■ Action item A
Transcribe the passage of the article on digital services for African farmers from "Yet smallholder farmers" to "the digital world.".
■ Action item B
In the article on digital services for African farmers, by what name is the Farm Pass app known locally?

The digital food chain

Farm to table(t): How digital services are helping African farmers flourish

August 12, 2024 | By Christine Gibson

At 6:00 in the morning, before the sun is blazing, Kasamba Salim is already at work among the shrubs and stalks that stripe his fields. On three acres in Bugiri, Uganda, 40 miles north of the equator, he grows corn, rice and coffee.

“I’m proud to be a farmer,” he says. “We’re the backbone of the country.”

Yet smallholder farmers like Salim often struggle to meet their families’ basic needs. The agricultural value chain is long and opaque, and by the time everyone is paid, farmers are often left with little to show for their hard work. Supplies are hard to come by, and drought can negate months of backbreaking work. As a result, 27% of small family farmers in Uganda live below the national poverty line, and the annual GDP per capita is $1,014, according to the World Bank.  

What’s more, as the rest of the world is quickly digitalizing, many agricultural communities in sub-Saharan Africa still face inconsistent connectivity and electricity, making it difficult to access digital services. Farmers’ transactions with their buyers go unrecorded, rendering farmers largely invisible in the digital world.

Now, in Uganda, a digital platform is using financial technology to improve farmers’ lives. The Farm Pass app, locally referred to as Yo! Pay Agric, brings together the supply and demand sides in a one-stop agricultural marketplace where farmers can negotiate fair prices and take advantage of secure digital payments.

■ Dataset entries
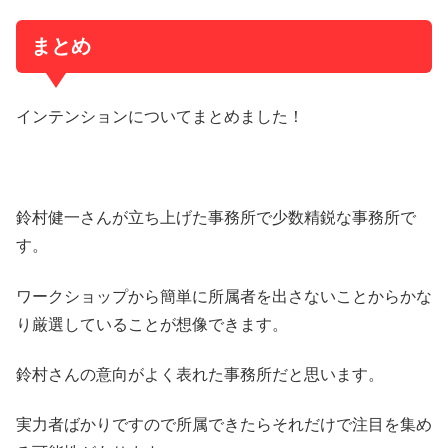
まとめ
インテンションについてまとめました！
鈴村健一さんが立ち上げた事務所で少数精鋭な事務所で
す。
ワークショップから簡単に所属者を出さないことからかな
り厳選していることが想像できます。
鈴村さんの意向がよく表れた事務所だと思います。
実力者ばかりですので所属できたらそれだけで注目を集め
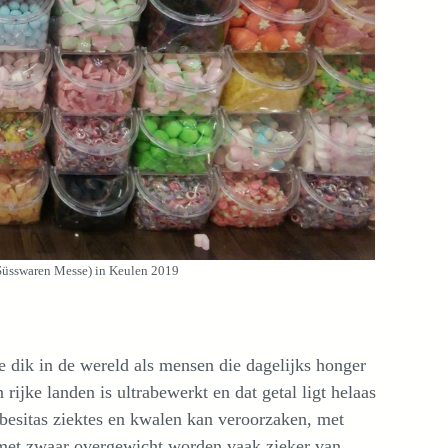
 Süsswaren Messe) in Keulen 2019
e dik in de wereld als mensen die dagelijks honger
ijke landen is ultrabewerkt en dat getal ligt helaas
obesitas ziektes en kwalen kan veroorzaken, met
n met zwaar overgewicht worden vaak zieker van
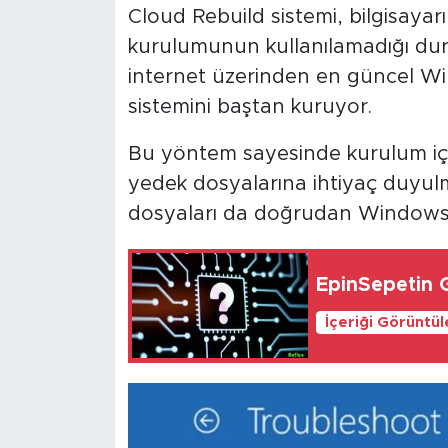
Cloud Rebuild sistemi, bilgisay
kurulumunun kullanılamadığı duru
internet üzerinden en güncel Win
sistemini baştan kuruyor.
Bu yöntem sayesinde kurulum içi
yedek dosyalarına ihtiyaç duyulm
dosyaları da doğrudan Windows U
EpinSepetin G
İçeriği Görüntü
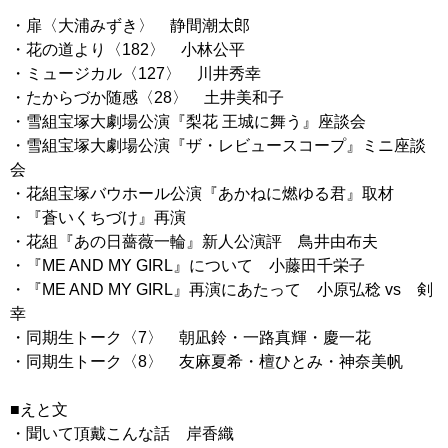
・扉〈大浦みずき〉 静間潮太郎
・花の道より〈182〉 小林公平
・ミュージカル〈127〉 川井秀幸
・たからづか随感〈28〉 土井美和子
・雪組宝塚大劇場公演『梨花 王城に舞う』座談会
・雪組宝塚大劇場公演『ザ・レビュースコープ』ミニ座談
会
・花組宝塚バウホール公演『あかねに燃ゆる君』取材
・『蒼いくちづけ』再演
・花組『あの日薔薇一輪』新人公演評 鳥井由布夫
・『ME AND MY GIRL』について 小藤田千栄子
・『ME AND MY GIRL』再演にあたって 小原弘稔 vs 剣
幸
・同期生トーク〈7〉 朝凪鈴・一路真輝・慶一花
・同期生トーク〈8〉 友麻夏希・檀ひとみ・神奈美帆
■えと文
・聞いて頂戴こんな話 岸香織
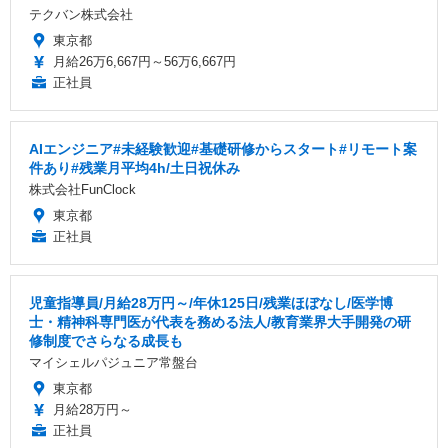
テクバン株式会社
東京都
月給26万6,667円～56万6,667円
正社員
AIエンジニア#未経験歓迎#基礎研修からスタート#リモート案
件あり#残業月平均4h/土日祝休み
株式会社FunClock
東京都
正社員
児童指導員/月給28万円～/年休125日/残業ほぼなし/医学博
士・精神科専門医が代表を務める法人/教育業界大手開発の研
修制度でさらなる成長も
マイシェルパジュニア常盤台
東京都
月給28万円～
正社員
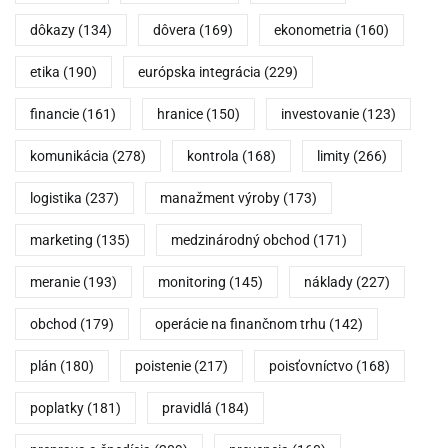
dôkazy
(134)
dôvera
(169)
ekonometria
(160)
etika
(190)
európska integrácia
(229)
financie
(161)
hranice
(150)
investovanie
(123)
komunikácia
(278)
kontrola
(168)
limity
(266)
logistika
(237)
manažment výroby
(173)
marketing
(135)
medzinárodný obchod
(171)
meranie
(193)
monitoring
(145)
náklady
(227)
obchod
(179)
operácie na finančnom trhu
(142)
plán
(180)
poistenie
(217)
poisťovníctvo
(168)
poplatky
(181)
pravidlá
(184)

■ Answer space A
Yet smallholder farmers like Salim often struggle to meet their families’ basic needs. The agricultural value chain is long and opaque, and by the time everyone is paid, farmers are often left with little to show for their hard work. Supplies are hard to come by, and drought can negate months of backbreaking work. As a result, 27% of small family farmers in Uganda live below the national poverty line, and the annual GDP per capita is $1,014, according to the World Bank.  

What’s more, as the rest of the world is quickly digitalizing, many agricultural communities in sub-Saharan Africa still face inconsistent connectivity and electricity, making it difficult to access digital services. Farmers’ transactions with their buyers go unrecorded, rendering farmers largely invisible in the digital world.

■ Answer space B
Yo! Pay Agric